AIM: Transcribe all the records exactly and omit any images they hold.
**** DATA SECTION
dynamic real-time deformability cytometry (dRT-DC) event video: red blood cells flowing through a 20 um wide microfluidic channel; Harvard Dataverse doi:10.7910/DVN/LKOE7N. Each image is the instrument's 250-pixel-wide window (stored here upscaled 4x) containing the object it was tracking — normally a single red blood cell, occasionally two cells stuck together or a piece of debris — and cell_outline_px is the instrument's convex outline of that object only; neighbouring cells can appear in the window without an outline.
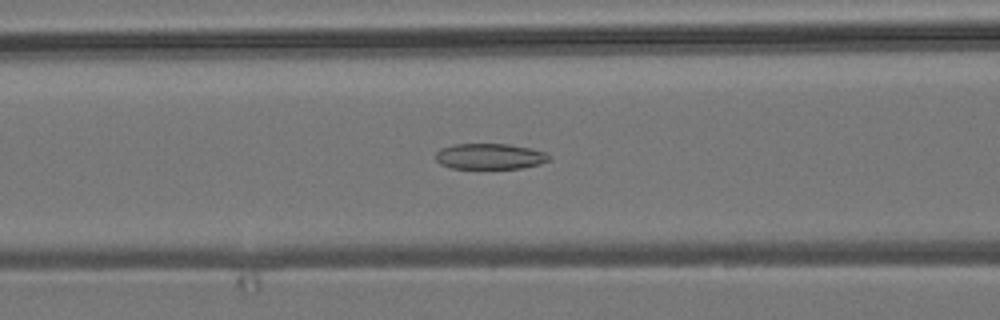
{"species": "common noctule bat (a hibernating species)", "species_latin": "Nyctalus noctula", "temperature_condition": "room temperature", "stored_images_in_passage": 47, "camera_frame_rate_fps": 3000, "um_per_image_px": 0.085, "animal": {"sex": "male", "body_mass_g": 19.2, "forearm_length_mm": 51.8}, "frame": {"image": 1, "passage_image": 14, "time_ms": 4.333, "image_size_px": [1000, 320], "cell_outline_px": [[552, 160], [540, 164], [520, 168], [448, 168], [440, 164], [436, 160], [436, 152], [440, 148], [452, 144], [508, 144], [532, 148], [548, 152], [552, 156]], "centroid_in_image_um": [41.68, 13.28], "position_along_channel_um": 124.9, "area_um2": 17.34}}
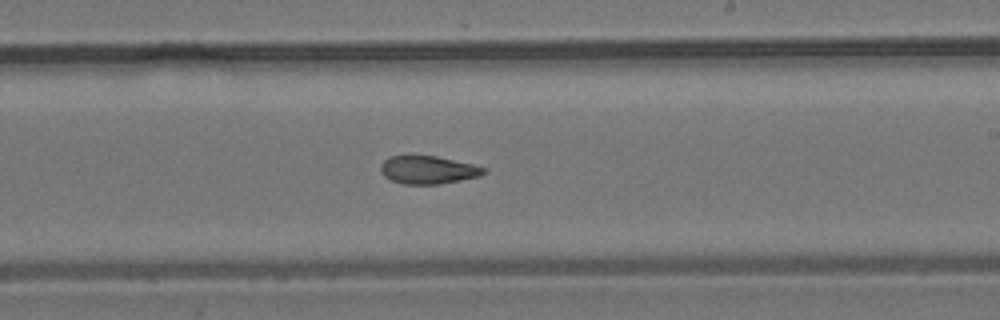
{"frame": {"image": 2, "passage_image": 24, "time_ms": 7.667, "image_size_px": [1000, 320], "cell_outline_px": [[484, 172], [480, 176], [440, 184], [404, 184], [392, 180], [384, 176], [380, 168], [380, 164], [388, 156], [408, 152], [412, 152], [436, 156], [472, 164], [484, 168]], "centroid_in_image_um": [36.28, 14.38], "position_along_channel_um": 252.7, "area_um2": 17.34}}
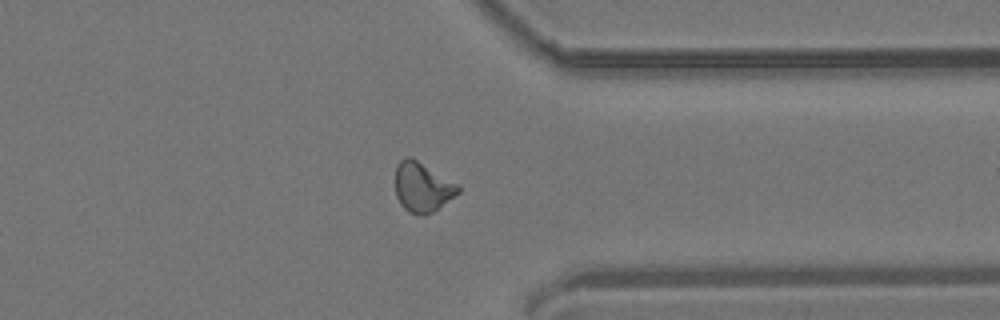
{"frame": {"image": 3, "passage_image": 34, "time_ms": 11.0, "image_size_px": [1000, 320], "cell_outline_px": [[460, 192], [432, 212], [424, 216], [420, 216], [408, 212], [400, 204], [396, 196], [396, 164], [400, 160], [408, 156], [412, 156], [456, 184], [460, 188]], "centroid_in_image_um": [35.86, 15.91], "position_along_channel_um": 375.5, "area_um2": 18.09}, "authors_computed_cell_mechanics": {"area_um2": 17.5712, "velocity_mm_per_s": 3.8307, "shape_relaxation_time_tau1_ms": null, "shape_relaxation_time_tau2_ms": 4.1546, "deformation_change_tau1": null, "deformation_change_tau2": 0.1129}}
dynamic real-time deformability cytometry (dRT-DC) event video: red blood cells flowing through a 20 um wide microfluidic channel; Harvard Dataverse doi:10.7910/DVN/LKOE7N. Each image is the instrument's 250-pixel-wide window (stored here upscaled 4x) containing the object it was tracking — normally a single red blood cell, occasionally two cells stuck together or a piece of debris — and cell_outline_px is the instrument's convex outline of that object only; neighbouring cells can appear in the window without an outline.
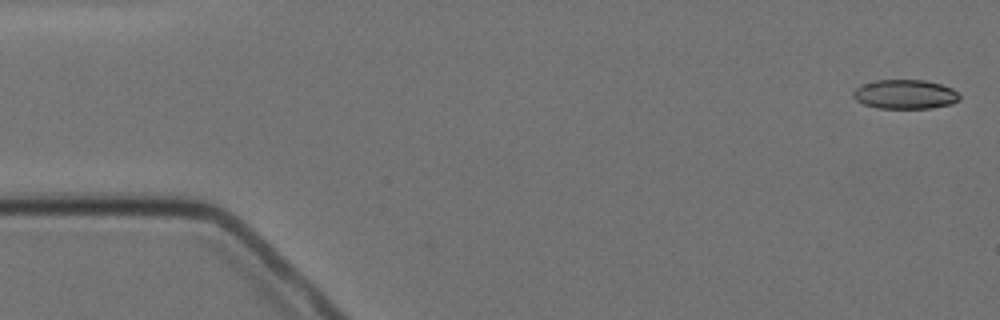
{"species": "Egyptian fruit bat (a non-hibernating species)", "species_latin": "Rousettus aegyptiacus", "temperature_condition": "cold", "stored_images_in_passage": 6, "camera_frame_rate_fps": 3000, "um_per_image_px": 0.085, "animal": {"sex": "female"}, "frame": {"image": 1, "passage_image": 1, "time_ms": 0.0, "image_size_px": [1000, 320], "cell_outline_px": [[960, 100], [952, 104], [932, 108], [880, 108], [864, 104], [856, 100], [852, 96], [852, 92], [860, 84], [876, 80], [924, 80], [940, 84], [952, 88], [960, 96]], "centroid_in_image_um": [76.92, 8.01], "position_along_channel_um": 8.1, "area_um2": 18.21}}
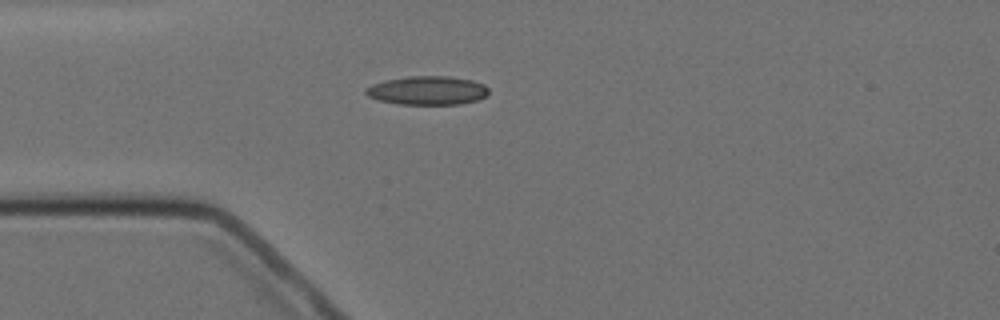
{"frame": {"image": 2, "passage_image": 4, "time_ms": 4.333, "image_size_px": [1000, 320], "cell_outline_px": [[488, 96], [480, 100], [460, 104], [396, 104], [380, 100], [368, 96], [364, 92], [364, 88], [372, 84], [384, 80], [408, 76], [448, 76], [472, 80], [484, 84], [488, 88]], "centroid_in_image_um": [36.35, 7.69], "position_along_channel_um": 48.7, "area_um2": 20.81}}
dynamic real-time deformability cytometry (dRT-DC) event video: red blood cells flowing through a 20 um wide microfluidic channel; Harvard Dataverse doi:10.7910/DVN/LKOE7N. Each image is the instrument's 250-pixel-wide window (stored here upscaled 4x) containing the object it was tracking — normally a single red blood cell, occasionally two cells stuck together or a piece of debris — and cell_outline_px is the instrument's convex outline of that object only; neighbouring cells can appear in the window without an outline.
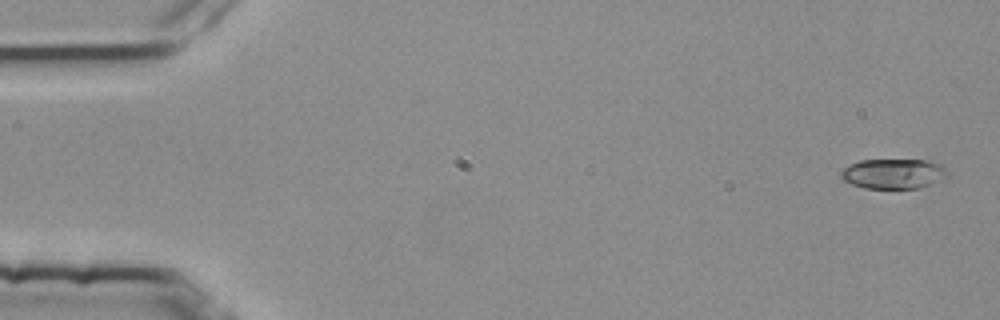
{"species": "common noctule bat (a hibernating species)", "species_latin": "Nyctalus noctula", "temperature_condition": "room temperature", "stored_images_in_passage": 8, "camera_frame_rate_fps": 3000, "um_per_image_px": 0.085, "animal": {"sex": "female", "body_mass_g": 25.1}, "frame": {"image": 1, "passage_image": 1, "time_ms": 0.0, "image_size_px": [1000, 320], "cell_outline_px": [[948, 172], [944, 176], [932, 184], [920, 188], [864, 188], [840, 180], [840, 172], [848, 164], [860, 160], [928, 160], [940, 164]], "centroid_in_image_um": [75.87, 14.76], "position_along_channel_um": 9.1, "area_um2": 18.61}}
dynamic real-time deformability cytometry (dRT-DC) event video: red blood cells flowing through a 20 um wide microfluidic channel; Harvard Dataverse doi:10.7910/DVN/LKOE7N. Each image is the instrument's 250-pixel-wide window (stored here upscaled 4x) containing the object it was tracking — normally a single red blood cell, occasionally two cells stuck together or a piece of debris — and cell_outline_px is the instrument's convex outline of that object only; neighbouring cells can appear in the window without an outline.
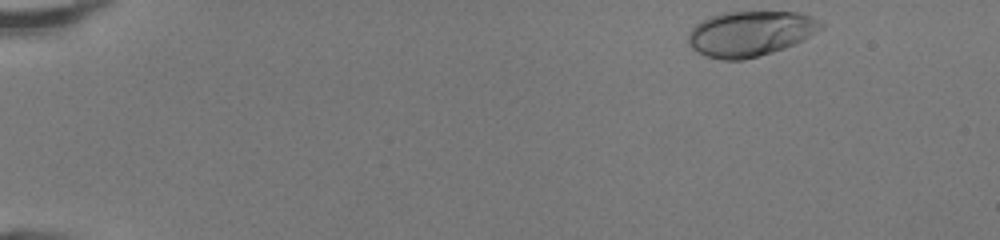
********
ANSWER FOR THIS EXERCISE:
dynamic real-time deformability cytometry (dRT-DC) event video: red blood cells flowing through a 20 um wide microfluidic channel; Harvard Dataverse doi:10.7910/DVN/LKOE7N. Each image is the instrument's 250-pixel-wide window (stored here upscaled 4x) containing the object it was tracking — normally a single red blood cell, occasionally two cells stuck together or a piece of debris — and cell_outline_px is the instrument's convex outline of that object only; neighbouring cells can appear in the window without an outline.
{"species": "common noctule bat (a hibernating species)", "species_latin": "Nyctalus noctula", "temperature_condition": "room temperature", "stored_images_in_passage": 47, "camera_frame_rate_fps": 3000, "um_per_image_px": 0.085, "animal": {"sex": "male", "body_mass_g": 19.2, "forearm_length_mm": 51.8}, "frame": {"image": 1, "passage_image": 14, "time_ms": 4.333, "image_size_px": [1000, 320], "cell_outline_px": [[552, 160], [540, 164], [520, 168], [448, 168], [440, 164], [436, 160], [436, 152], [440, 148], [452, 144], [508, 144], [532, 148], [548, 152], [552, 156]], "centroid_in_image_um": [41.68, 13.28], "position_along_channel_um": 124.9, "area_um2": 17.34}}
{"frame": {"image": 2, "passage_image": 24, "time_ms": 7.667, "image_size_px": [1000, 320], "cell_outline_px": [[484, 172], [480, 176], [440, 184], [404, 184], [392, 180], [384, 176], [380, 168], [380, 164], [388, 156], [408, 152], [412, 152], [436, 156], [472, 164], [484, 168]], "centroid_in_image_um": [36.28, 14.38], "position_along_channel_um": 252.7, "area_um2": 17.34}}
{"frame": {"image": 3, "passage_image": 34, "time_ms": 11.0, "image_size_px": [1000, 320], "cell_outline_px": [[460, 192], [432, 212], [424, 216], [420, 216], [408, 212], [400, 204], [396, 196], [396, 164], [400, 160], [408, 156], [412, 156], [456, 184], [460, 188]], "centroid_in_image_um": [35.86, 15.91], "position_along_channel_um": 375.5, "area_um2": 18.09}, "authors_computed_cell_mechanics": {"area_um2": 17.5712, "velocity_mm_per_s": 3.8307, "shape_relaxation_time_tau1_ms": null, "shape_relaxation_time_tau2_ms": 4.1546, "deformation_change_tau1": null, "deformation_change_tau2": 0.1129}}
dynamic real-time deformability cytometry (dRT-DC) event video: red blood cells flowing through a 20 um wide microfluidic channel; Harvard Dataverse doi:10.7910/DVN/LKOE7N. Each image is the instrument's 250-pixel-wide window (stored here upscaled 4x) containing the object it was tracking — normally a single red blood cell, occasionally two cells stuck together or a piece of debris — and cell_outline_px is the instrument's convex outline of that object only; neighbouring cells can appear in the window without an outline.
{"species": "Egyptian fruit bat (a non-hibernating species)", "species_latin": "Rousettus aegyptiacus", "temperature_condition": "cold", "stored_images_in_passage": 6, "camera_frame_rate_fps": 3000, "um_per_image_px": 0.085, "animal": {"sex": "female"}, "frame": {"image": 1, "passage_image": 1, "time_ms": 0.0, "image_size_px": [1000, 320], "cell_outline_px": [[960, 100], [952, 104], [932, 108], [880, 108], [864, 104], [856, 100], [852, 96], [852, 92], [860, 84], [876, 80], [924, 80], [940, 84], [952, 88], [960, 96]], "centroid_in_image_um": [76.92, 8.01], "position_along_channel_um": 8.1, "area_um2": 18.21}}
{"frame": {"image": 2, "passage_image": 4, "time_ms": 4.333, "image_size_px": [1000, 320], "cell_outline_px": [[488, 96], [480, 100], [460, 104], [396, 104], [380, 100], [368, 96], [364, 92], [364, 88], [372, 84], [384, 80], [408, 76], [448, 76], [472, 80], [484, 84], [488, 88]], "centroid_in_image_um": [36.35, 7.69], "position_along_channel_um": 48.7, "area_um2": 20.81}}
dynamic real-time deformability cytometry (dRT-DC) event video: red blood cells flowing through a 20 um wide microfluidic channel; Harvard Dataverse doi:10.7910/DVN/LKOE7N. Each image is the instrument's 250-pixel-wide window (stored here upscaled 4x) containing the object it was tracking — normally a single red blood cell, occasionally two cells stuck together or a piece of debris — and cell_outline_px is the instrument's convex outline of that object only; neighbouring cells can appear in the window without an outline.
{"species": "common noctule bat (a hibernating species)", "species_latin": "Nyctalus noctula", "temperature_condition": "room temperature", "stored_images_in_passage": 8, "camera_frame_rate_fps": 3000, "um_per_image_px": 0.085, "animal": {"sex": "female", "body_mass_g": 25.1}, "frame": {"image": 1, "passage_image": 1, "time_ms": 0.0, "image_size_px": [1000, 320], "cell_outline_px": [[948, 172], [944, 176], [932, 184], [920, 188], [864, 188], [840, 180], [840, 172], [848, 164], [860, 160], [928, 160], [940, 164]], "centroid_in_image_um": [75.87, 14.76], "position_along_channel_um": 9.1, "area_um2": 18.61}}
dynamic real-time deformability cytometry (dRT-DC) event video: red blood cells flowing through a 20 um wide microfluidic channel; Harvard Dataverse doi:10.7910/DVN/LKOE7N. Each image is the instrument's 250-pixel-wide window (stored here upscaled 4x) containing the object it was tracking — normally a single red blood cell, occasionally two cells stuck together or a piece of debris — and cell_outline_px is the instrument's convex outline of that object only; neighbouring cells can appear in the window without an outline.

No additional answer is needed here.